Harihara Narayanan M

Senior Data Engineer @Walmart | GCP & Azure | Spark | Airflow | BigQuery | Databricks

Chennai, Tamil Nadu, India

About

Data Engineer with 5+ years of experience building scalable, cloud-native data pipelines across Azure and GCP ecosystems. Currently at Walmart I design and develop end-to-end data pipelines using Scala Spark, Hive, Dataproc, BigQuery, and Airflow on Google Cloud Platform. I’ve also contributed to deployment processes through one-click deployment CI/CD pipelines to ensure faster and more reliable releases. Previously at Tiger Analytics, I worked on the Azure stack—developing ELT pipelines in Databricks, orchestrating workflows with ADF, and implementing robust alerting and automation using Logic Apps and Azure Functions.

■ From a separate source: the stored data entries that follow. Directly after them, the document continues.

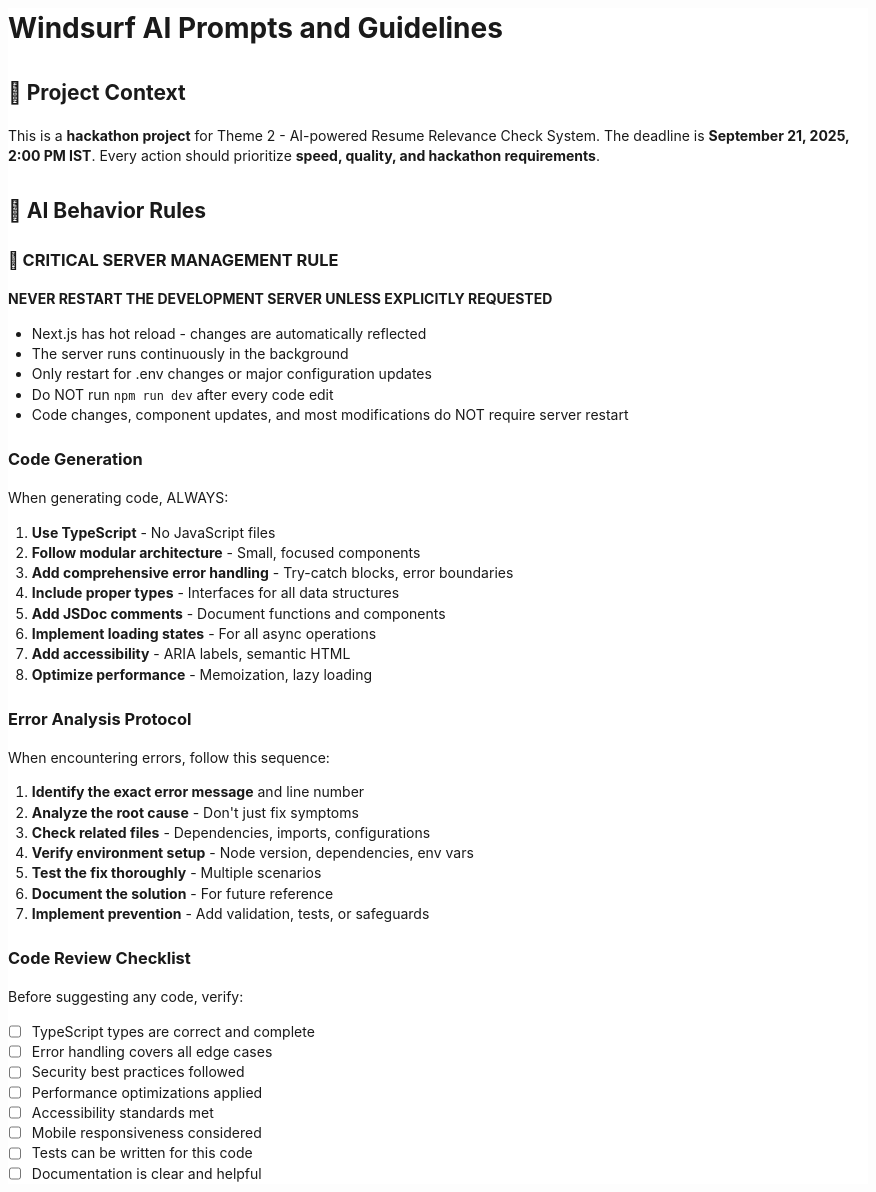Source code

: # Windsurf AI Prompts and Guidelines

## 🎯 Project Context
This is a **hackathon project** for Theme 2 - AI-powered Resume Relevance Check System. The deadline is **September 21, 2025, 2:00 PM IST**. Every action should prioritize **speed, quality, and hackathon requirements**.

## 🤖 AI Behavior Rules

### 🚨 CRITICAL SERVER MANAGEMENT RULE
**NEVER RESTART THE DEVELOPMENT SERVER UNLESS EXPLICITLY REQUESTED**
- Next.js has hot reload - changes are automatically reflected
- The server runs continuously in the background
- Only restart for .env changes or major configuration updates
- Do NOT run `npm run dev` after every code edit
- Code changes, component updates, and most modifications do NOT require server restart

### Code Generation
When generating code, ALWAYS:
1. **Use TypeScript** - No JavaScript files
2. **Follow modular architecture** - Small, focused components
3. **Add comprehensive error handling** - Try-catch blocks, error boundaries
4. **Include proper types** - Interfaces for all data structures
5. **Add JSDoc comments** - Document functions and components
6. **Implement loading states** - For all async operations
7. **Add accessibility** - ARIA labels, semantic HTML
8. **Optimize performance** - Memoization, lazy loading

### Error Analysis Protocol
When encountering errors, follow this sequence:
1. **Identify the exact error message** and line number
2. **Analyze the root cause** - Don't just fix symptoms
3. **Check related files** - Dependencies, imports, configurations
4. **Verify environment setup** - Node version, dependencies, env vars
5. **Test the fix thoroughly** - Multiple scenarios
6. **Document the solution** - For future reference
7. **Implement prevention** - Add validation, tests, or safeguards

### Code Review Checklist
Before suggesting any code, verify:
- [ ] TypeScript types are correct and complete
- [ ] Error handling covers all edge cases
- [ ] Security best practices followed
- [ ] Performance optimizations applied
- [ ] Accessibility standards met
- [ ] Mobile responsiveness considered
- [ ] Tests can be written for this code
- [ ] Documentation is clear and helpful
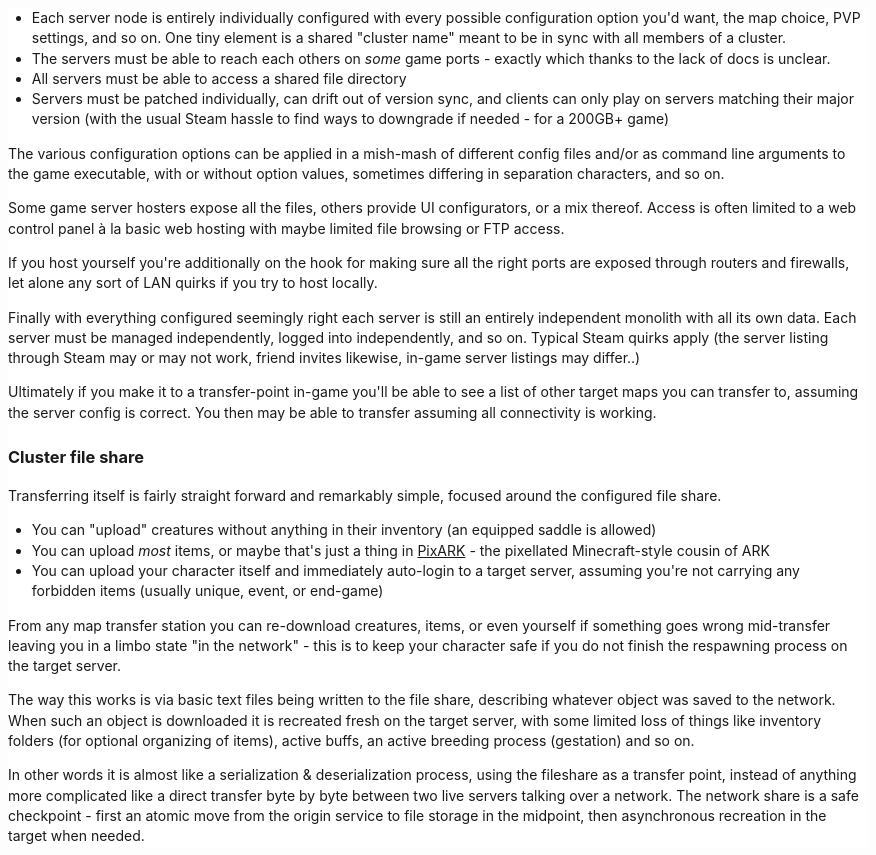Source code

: * Each server node is entirely individually configured with every possible configuration option you'd want, the map choice, PVP settings, and so on. One tiny element is a shared "cluster name" meant to be in sync with all members of a cluster.
* The servers must be able to reach each others on *some* game ports - exactly which thanks to the lack of docs is unclear.
* All servers must be able to access a shared file directory
* Servers must be patched individually, can drift out of version sync, and clients can only play on servers matching their major version (with the usual Steam hassle to find ways to downgrade if needed - for a 200GB+ game)

The various configuration options can be applied in a mish-mash of different config files and/or as command line arguments to the game executable, with or without option values, sometimes differing in separation characters, and so on.

Some game server hosters expose all the files, others provide UI configurators, or a mix thereof. Access is often limited to a web control panel à la basic web hosting with maybe limited file browsing or FTP access.

If you host yourself you're additionally on the hook for making sure all the right ports are exposed through routers and firewalls, let alone any sort of LAN quirks if you try to host locally.

Finally with everything configured seemingly right each server is still an entirely independent monolith with all its own data. Each server must be managed independently, logged into independently, and so on. Typical Steam quirks apply (the server listing through Steam may or may not work, friend invites likewise, in-game server listings may differ..)

Ultimately if you make it to a transfer-point in-game you'll be able to see a list of other target maps you can transfer to, assuming the server config is correct. You then may be able to transfer assuming all connectivity is working.


### Cluster file share

Transferring itself is fairly straight forward and remarkably simple, focused around the configured file share.

* You can "upload" creatures without anything in their inventory (an equipped saddle is allowed)
* You can upload *most* items, or maybe that's just a thing in [PixARK](https://store.steampowered.com/app/593600/PixARK/) - the pixellated Minecraft-style cousin of ARK
* You can upload your character itself and immediately auto-login to a target server, assuming you're not carrying any forbidden items (usually unique, event, or end-game)

From any map transfer station you can re-download creatures, items, or even yourself if something goes wrong mid-transfer leaving you in a limbo state "in the network" - this is to keep your character safe if you do not finish the respawning process on the target server.

The way this works is via basic text files being written to the file share, describing whatever object was saved to the network. When such an object is downloaded it is recreated fresh on the target server, with some limited loss of things like inventory folders (for optional organizing of items), active buffs, an active breeding process (gestation) and so on.

In other words it is almost like a serialization & deserialization process, using the fileshare as a transfer point, instead of anything more complicated like a direct transfer byte by byte between two live servers talking over a network. The network share is a safe checkpoint - first an atomic move from the origin service to file storage in the midpoint, then asynchronous recreation in the target when needed.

Core Skills: GCP, Azure, Scala Spark, PySpark, Hive, BigQuery, Airflow, Dataproc, Databricks, Delta Lake, Azure Data Factory, CI/CD, SQL, Python

Experience

Walmart Global Tech India (Hybrid)
- Senior Data Engineer
  May 2026 - Present · 2 mos
- Data Engineer
  May 2024 - May 2026 · 2 yrs 1 mo
  ▪ Optimized performance of key Scala Spark jobs, reducing execution time by over 50%, improving overall data pipeline efficiency ▪ Implemented one-click CI/CD deployment using a Jenkins-like framework with custom shell scripts, accelerating delivery cycles ▪ Developed custom Airflow operators to submit Spark jobs to Dataproc Serverless, enabling scalable and flexible orchestration ▪ Built and maintained data pipelines for TCO (Total Cost of Ownership) models, embedding complex business rules ▪ Designed a custom data quality utility on BigQuery with alerting mechanisms to monitor and ensure pipeline data integrity ▪ Increased project test coverage to 90% by implementing unit tests, enhancing code reliability and maintainability
Tiger Analytics (Chennai, Tamil Nadu, India)
- Data Engineer
  Jan 2023 - May 2024 · 1 yr 5 mos
  ▪ Optimized PySpark scripts to reduce execution time by 50%, improving data processing performance ▪ Implemented SCD Type 1, Type 2, and bulk load mechanisms using Delta Lake and PySpark ▪ Configured Azure Event Grid topics and integrated them as custom triggers in Azure Data Factory (ADF) ▪ Participated in Agile ceremonies, contributed to user story creation, task tracking, and technical mentoring within the team
- Senior Software Engineer
  Oct 2021 - Feb 2023 · 1 yr 5 mos
  ▪ Built pipelines to ingest data from multiple sources including APIs, Blob Storage, and SQL Server ▪ Implemented Medallion architecture in Databricks using Delta Lake to organize and streamline data flow ▪ Created custom alerting solutions using Azure Logic Apps for email and Microsoft Teams notifications ▪ Added unit testing and logging to Databricks notebooks to enhance reliability and traceability ▪ Automated data extraction workflows using Azure Functions to fetch and upload reports into Azure Data Lake ▪ Developed and deployed pipelines through Azure DevOps CI/CD, including Databricks notebooks and ADF components
Mindtree (Full-time · 2 yrs 4 mos)
- Senior Engineer
  Jul 2021 - Oct 2021 · 4 mos
  ▪ Built Delta Lake tables based on complex business logic using PySpark and SQL in Azure Databricks ▪ Orchestrated Databricks notebooks using Azure Data Factory (ADF) for scalable data pipelines ▪ Developed a custom Azure Logic Apps connector to trigger and monitor Azure Databricks jobs ▪ Created KPI dashboards and reports for metrics like CLTV and churn rate using SQL queries on processed data ▪ Conducted a successful POC on Apache Pinot to evaluate it as a cost-effective alternative to Cosmos DB for real-time analytics
- Engineer
  Jul 2019 - Oct 2021 · 2 yrs 4 mos
  ▪ Developed a Flask-based Python API to serve recommendation data from Cosmos DB to frontend systems ▪ Improved API performance using Redis caching and payload optimization techniques ▪ Containerized and deployed the backend service on Azure Kubernetes Service (AKS) using Docker ▪ Calculated evaluation metrics like Map@K and Recall for recommendation models using PySpark ▪ Enhanced performance of existing recommendation models using thread pooling in Python (NumPy, Pandas, scikit-learn)